Travel the World with Your Family... in Japan!
Travel the World with Your Family... in Japan!
Tokyo is a massive, international city; there are more than 40 million people living in the metropolitan area and most of Japan's nearly three million foreign residents live here. There are countless restaurants serving cuisine from all over the world and, in normal times, Yoyogi Park hosts numerous country- and culture-specific festivals every year.
There are a lot of ways for your family to experience the world without leaving the city. In addition to festivals and food, there are also several attractions that can make you feel like you're walking around in another country. CareFinder has listed a few of our favorites below!
France and Italy
Jiyugaoka is sometimes called "Little Europe" for its abundance of food and fashion from the continent, most notably on Marie Claire Dori, named after the French magazine. The Marie Claire Festival is traditionally held every May: See live performances and enjoy French food and wine from street vendors.
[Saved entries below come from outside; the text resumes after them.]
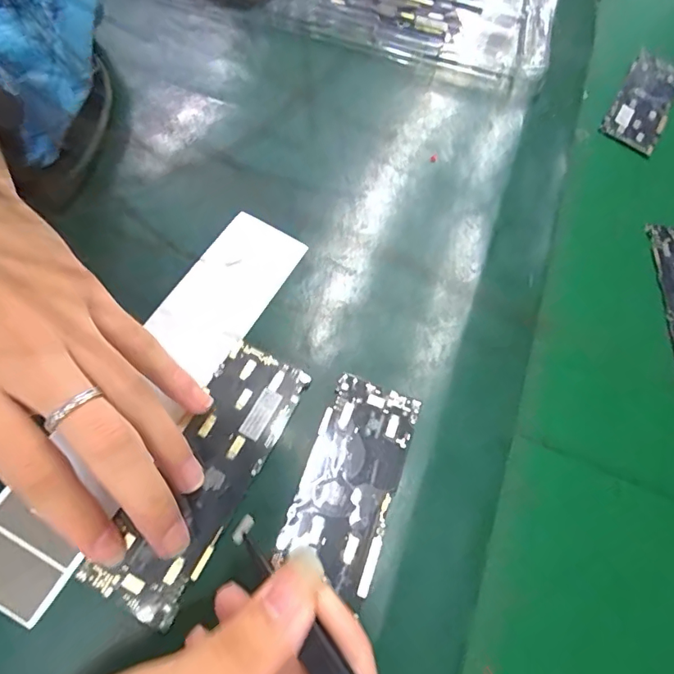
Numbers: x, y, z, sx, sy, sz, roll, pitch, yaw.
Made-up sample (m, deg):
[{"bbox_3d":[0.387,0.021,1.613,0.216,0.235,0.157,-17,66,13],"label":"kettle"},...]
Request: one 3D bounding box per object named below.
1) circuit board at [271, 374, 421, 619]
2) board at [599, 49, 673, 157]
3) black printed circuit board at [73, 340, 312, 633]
[{"bbox_3d":[0.007,0.067,0.228,0.044,0.004,0.094,20,64,4],"label":"circuit board"},{"bbox_3d":[0.261,-0.201,0.404,0.044,0.007,0.135,33,63,6],"label":"board"},{"bbox_3d":[-0.060,0.060,0.221,0.043,0.004,0.125,29,64,3],"label":"black printed circuit board"}]

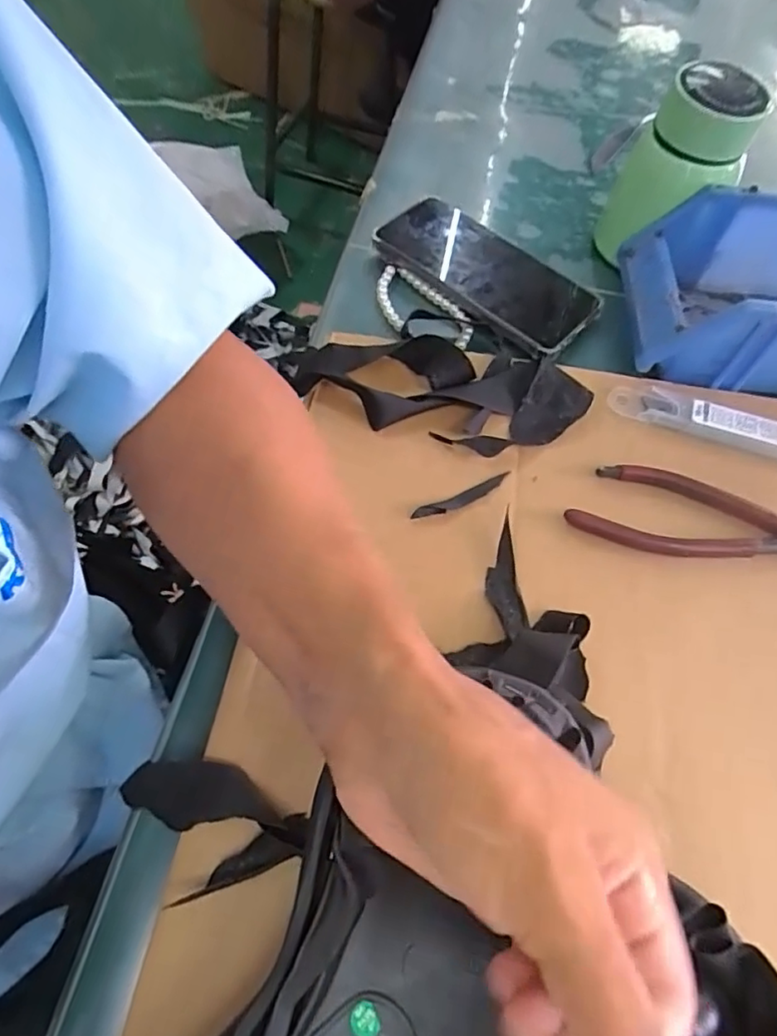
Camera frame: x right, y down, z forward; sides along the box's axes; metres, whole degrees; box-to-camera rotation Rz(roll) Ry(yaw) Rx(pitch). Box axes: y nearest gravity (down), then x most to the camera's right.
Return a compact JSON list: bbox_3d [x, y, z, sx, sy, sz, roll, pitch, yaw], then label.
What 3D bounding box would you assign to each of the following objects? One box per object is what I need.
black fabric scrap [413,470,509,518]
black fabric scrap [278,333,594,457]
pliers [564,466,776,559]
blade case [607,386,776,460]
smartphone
[{"bbox_3d":[0.042,-0.012,0.323,0.063,0.005,0.009,-24,66,-15],"label":"black fabric scrap"},{"bbox_3d":[0.028,-0.084,0.354,0.182,0.018,0.075,15,62,4],"label":"black fabric scrap"},{"bbox_3d":[0.187,0.002,0.322,0.168,0.009,0.052,11,62,3],"label":"pliers"},{"bbox_3d":[0.199,-0.058,0.350,0.125,0.011,0.026,19,62,7],"label":"blade case"},{"bbox_3d":[0.070,-0.177,0.413,0.158,0.010,0.083,37,63,13],"label":"smartphone"}]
If you really want to feel transported (and snap some lovely family photos!), be sure to check out La Vita. It's a shopping mall that doubles as a little slice of Venice — complete with a canal and gondola!
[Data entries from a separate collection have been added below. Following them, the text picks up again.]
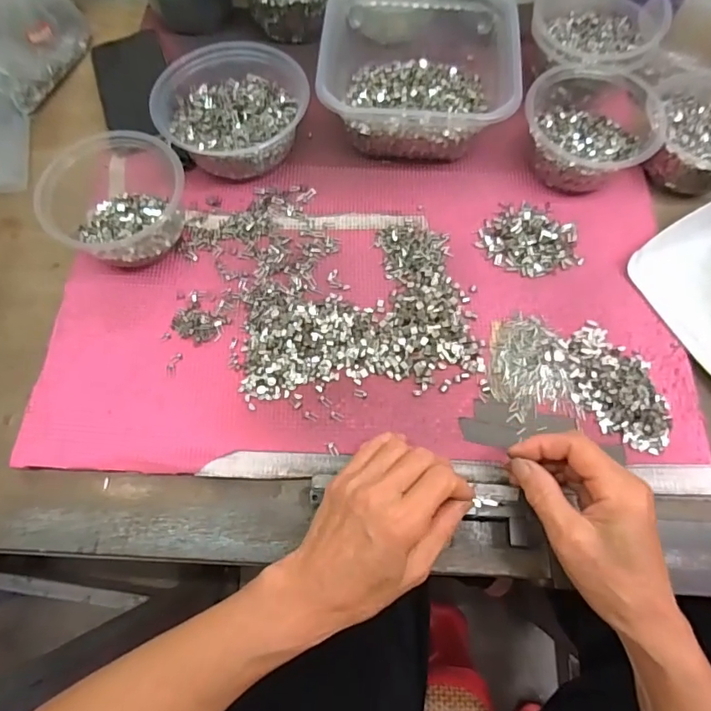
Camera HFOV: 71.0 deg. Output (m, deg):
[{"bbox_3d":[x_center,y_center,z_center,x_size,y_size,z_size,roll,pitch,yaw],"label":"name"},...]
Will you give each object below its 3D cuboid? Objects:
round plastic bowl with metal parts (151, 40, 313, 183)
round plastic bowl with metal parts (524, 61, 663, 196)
[{"bbox_3d":[-0.112,-0.227,0.461,0.128,0.067,0.112,-42,75,-14],"label":"round plastic bowl with metal parts"},{"bbox_3d":[0.213,-0.208,0.458,0.117,0.056,0.118,0,70,0],"label":"round plastic bowl with metal parts"}]

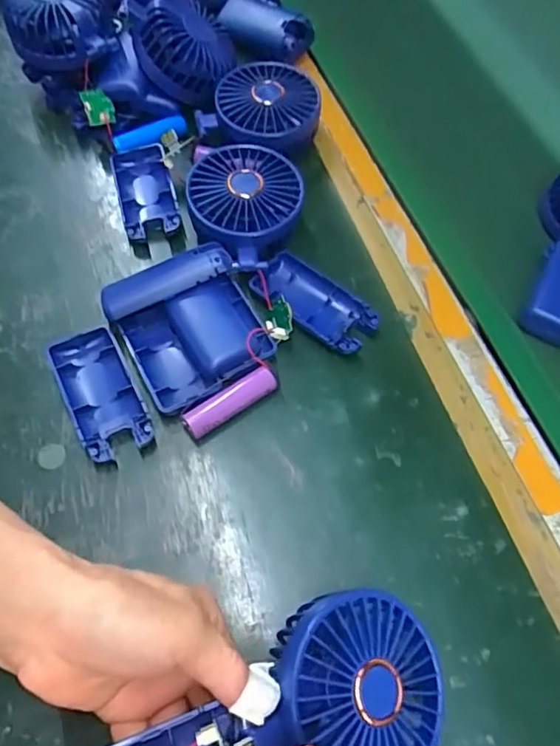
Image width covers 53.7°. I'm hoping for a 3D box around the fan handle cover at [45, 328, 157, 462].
[{"bbox_3d":[-0.119,0.014,0.368,0.044,0.014,0.091,-25,67,-14],"label":"fan handle cover"}]

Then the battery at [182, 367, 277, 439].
[{"bbox_3d":[-0.032,0.020,0.367,0.066,0.016,0.017,-30,68,-16],"label":"battery"}]

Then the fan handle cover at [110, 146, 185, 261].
[{"bbox_3d":[-0.106,-0.140,0.439,0.043,0.014,0.095,-14,64,-9],"label":"fan handle cover"}]

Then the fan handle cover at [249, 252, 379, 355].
[{"bbox_3d":[0.024,-0.051,0.403,0.092,0.016,0.050,35,67,15],"label":"fan handle cover"}]

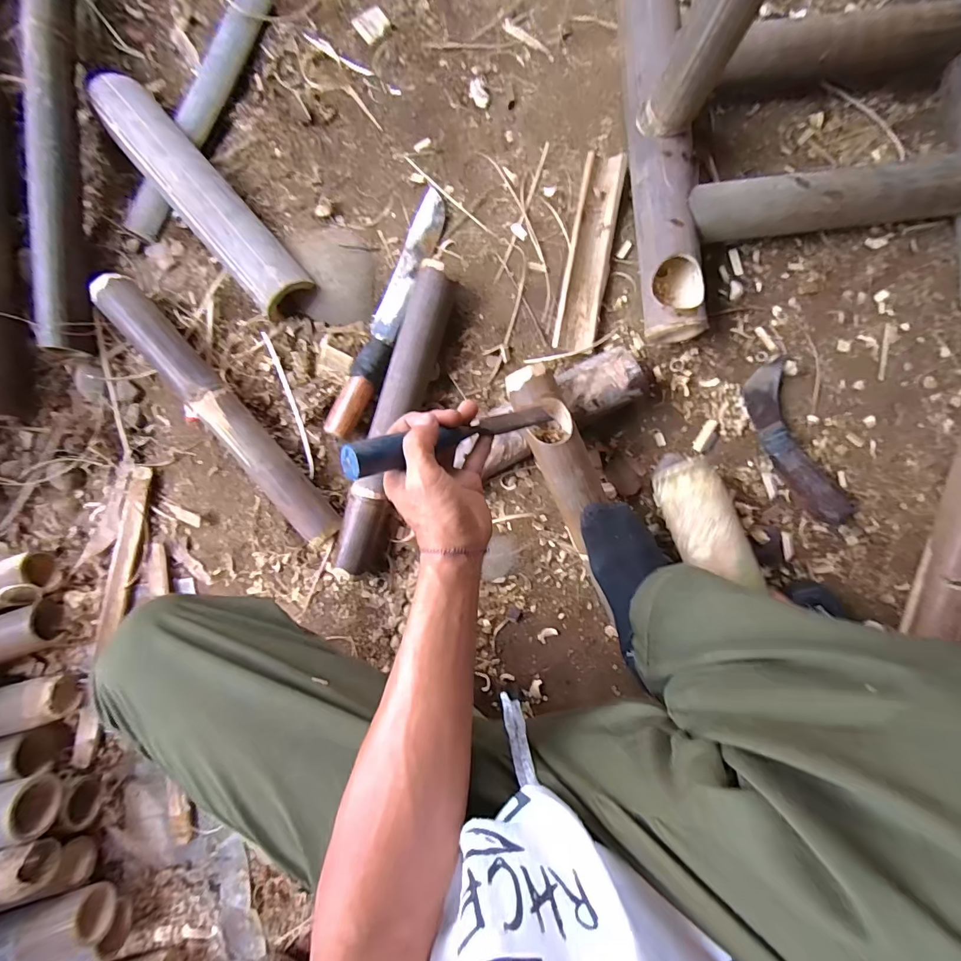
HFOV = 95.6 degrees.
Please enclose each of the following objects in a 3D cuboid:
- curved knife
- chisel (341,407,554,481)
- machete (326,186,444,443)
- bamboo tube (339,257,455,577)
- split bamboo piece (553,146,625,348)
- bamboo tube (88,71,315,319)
[{"bbox_3d":[0.414,-0.041,0.561,0.072,0.036,0.226,-29,91,2],"label":"curved knife"},{"bbox_3d":[-0.013,-0.037,0.376,0.024,0.221,0.027,-13,92,46],"label":"chisel"},{"bbox_3d":[-0.120,-0.219,0.572,0.044,0.034,0.343,21,92,0],"label":"machete"},{"bbox_3d":[-0.109,-0.074,0.559,0.058,0.055,0.399,15,92,0],"label":"bamboo tube"},{"bbox_3d":[0.142,-0.290,0.563,0.053,0.028,0.241,11,92,1],"label":"split bamboo piece"},{"bbox_3d":[-0.355,-0.360,0.552,0.073,0.052,0.351,-41,91,2],"label":"bamboo tube"}]

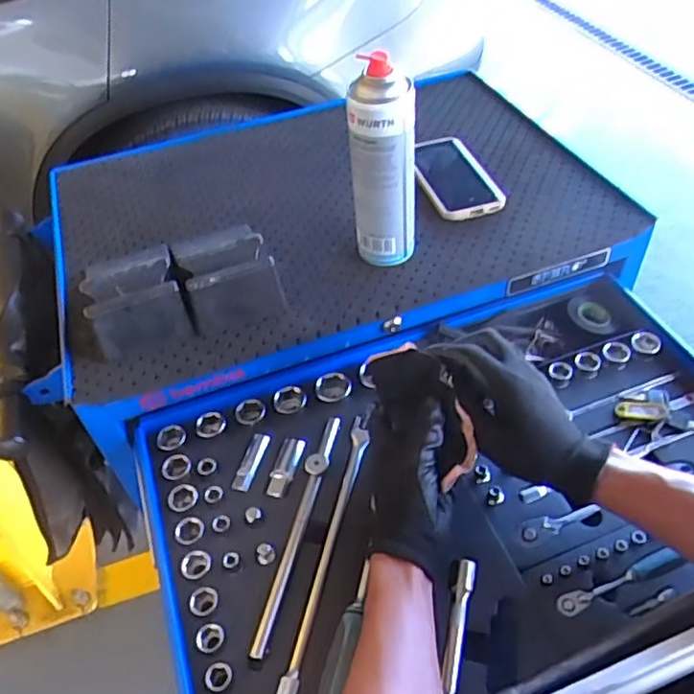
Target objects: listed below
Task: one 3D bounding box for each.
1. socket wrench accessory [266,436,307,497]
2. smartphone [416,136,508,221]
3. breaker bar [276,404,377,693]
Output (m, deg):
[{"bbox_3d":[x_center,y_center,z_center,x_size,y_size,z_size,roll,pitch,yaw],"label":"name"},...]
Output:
[{"bbox_3d":[-0.065,0.122,0.641,0.026,0.017,0.066,12,49,16],"label":"socket wrench accessory"},{"bbox_3d":[0.134,-0.223,0.813,0.095,0.014,0.176,-10,49,-17],"label":"smartphone"},{"bbox_3d":[-0.022,0.200,0.559,0.022,0.017,0.364,8,48,12],"label":"breaker bar"}]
If Maire Claire street whets your appetite for more Parisian adventures, one can't miss destination: Tokyo Tower! Inspired by the Eiffel Tower, Tokyo tower is actually a functioning broadcast tower and was built in 1958. In addition to being a great backdrop for photos, Tokyo Tower is located within Shiba Koen — a beautiful park with plenty of flowers, trees and footpaths to occupy your family for an afternoon.
Similar to Jiyugaoka, Kagurazaka is known specifically as "Little Paris." With cobblestone streets and more French bakeries, restaurants and cheese shops than you can count (plus lovely music piped over the neighborhood's speaker system!), making a trip here with your family will have you craving a baguette and brie in no time.
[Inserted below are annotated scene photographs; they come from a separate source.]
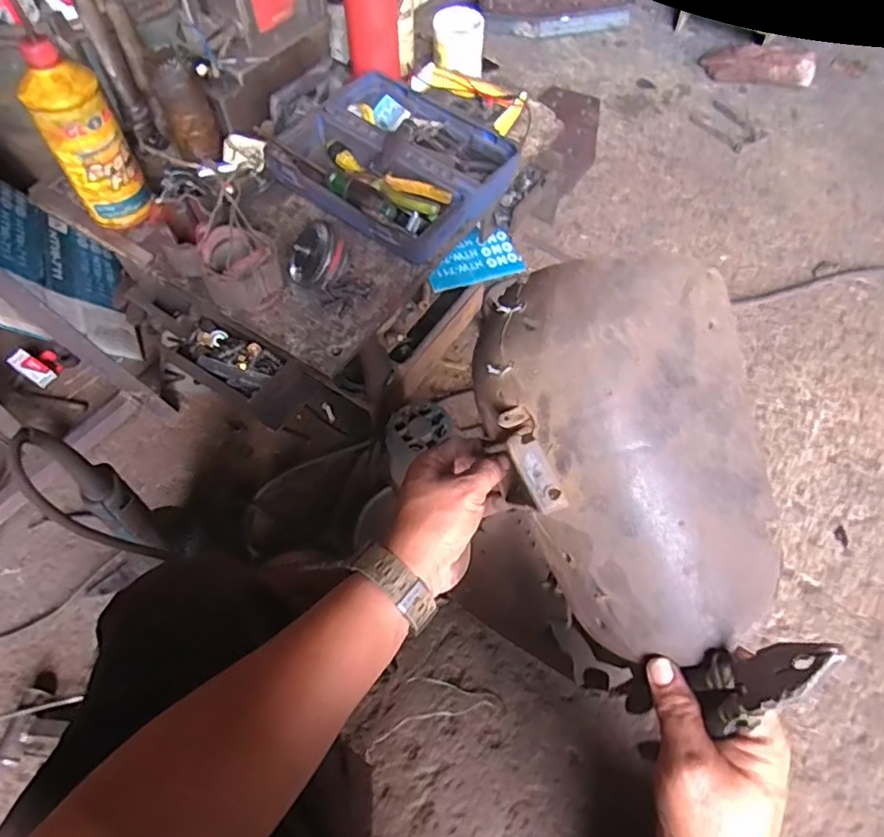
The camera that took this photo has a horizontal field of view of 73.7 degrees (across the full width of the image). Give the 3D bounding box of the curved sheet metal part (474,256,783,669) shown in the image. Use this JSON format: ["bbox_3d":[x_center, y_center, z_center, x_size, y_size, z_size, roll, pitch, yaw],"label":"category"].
[{"bbox_3d":[0.126,0.022,0.402,0.163,0.090,0.254,-19,88,7],"label":"curved sheet metal part"}]

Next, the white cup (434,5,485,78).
[{"bbox_3d":[0.027,-0.613,0.960,0.078,0.070,0.078,0,59,0],"label":"white cup"}]

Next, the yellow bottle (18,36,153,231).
[{"bbox_3d":[-0.434,-0.336,0.727,0.063,0.203,0.075,16,60,9],"label":"yellow bottle"}]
Korea and Japan have had an intertwined (and complicated) relationship for a very long time and, as such, you can find elements of Korean culture all over Tokyo! But if you want to feel immersed — and find the very best fried chicken you've ever had and inexpensive, unique skincare — you should make a trip to Shin-Okubo. Tokyo's Koreatown is located in Shinjuku ward and is just a few minutes away from Kabukicho ... but feels worlds away. Packed with Korean BBQ restaurants, Korean markets and the aforementioned cosmetics and skincare shops, your family can trade airfare and the three-hour flight for a ride on the Yamanote. Your household's resident KPop fan will also find all the merch they could ever want at Idol Park or KStar Plus.
Turkey is the crossroads of Europe and Asia. Istanbul (formerly Constantinople!) is a centuries-old city with influences from the Roman and Ottoman empires and was an international capitol for hundreds of years. One of its most beautiful attractions, Hagia Sofia, has served as a Catholic cathedral, an Eastern Orthodox church and a mosque. Today, it's a museum.
To approximate the experience for your family, head to Yoyogi Uehara. There you'll find Tokyo Camii (pronounced "jamii"), the largest mosque in Japan and home to the Turkish Cultural Center. You can visit the Halal market and get a guided tour (in Japanese).
Outside Tokyo (But Worth the Trip!)
A short train ride to Yokohama and your family can be transported to China! Home to Japan's largest Chinatown, the main attractions (apart from the shops and restaurants) are the neighborhood's ornate gates and temples. They are always beautiful to behold, but we recommend planning a special trip during Lunar New Year celebrations!
There are plenty of American bases throughout Japan, which means you can get your hands on less-expensive American goods if you're lucky enough to know some with access to an exchange. But if you want a glimpse of old-timey Americana, head to Saitama.
Home to a base after World War II, Johnson Town is now a residential area with some holdover American influences — including neat little homes with front porches. Many shops sell US-inspired goods and it's a great place to get a good burger!
Tokyo German Village is actually located in Chiba and is a very large theme park with tons of outdoor activities. Known for its beautiful winter illuminations, Tokyo German Village is designed, as you may have guessed, to replicate the German countryside. There, your family can enjoy nature, a children's zoo and plenty of traditional German foods — like Bavarian soft pretzels!
Named after a royal palace in the Netherlands, Huis Ten Bosch is a massive theme park in Kyushu. It may seem odd that there is a massive theme park in Sasebo modeled after a Dutch town, but it's actually a nod to the area's past when the Dutch were the only Western trade partners of Japan.
You can stay in a Dutch-themed hotel and tour a replica ship, in addition to enjoying the many more traditional theme park rides, like a Ferris wheel. If you have the time and inclination, your family might enjoy taking a boat taxi to and from Nagasaki Airport!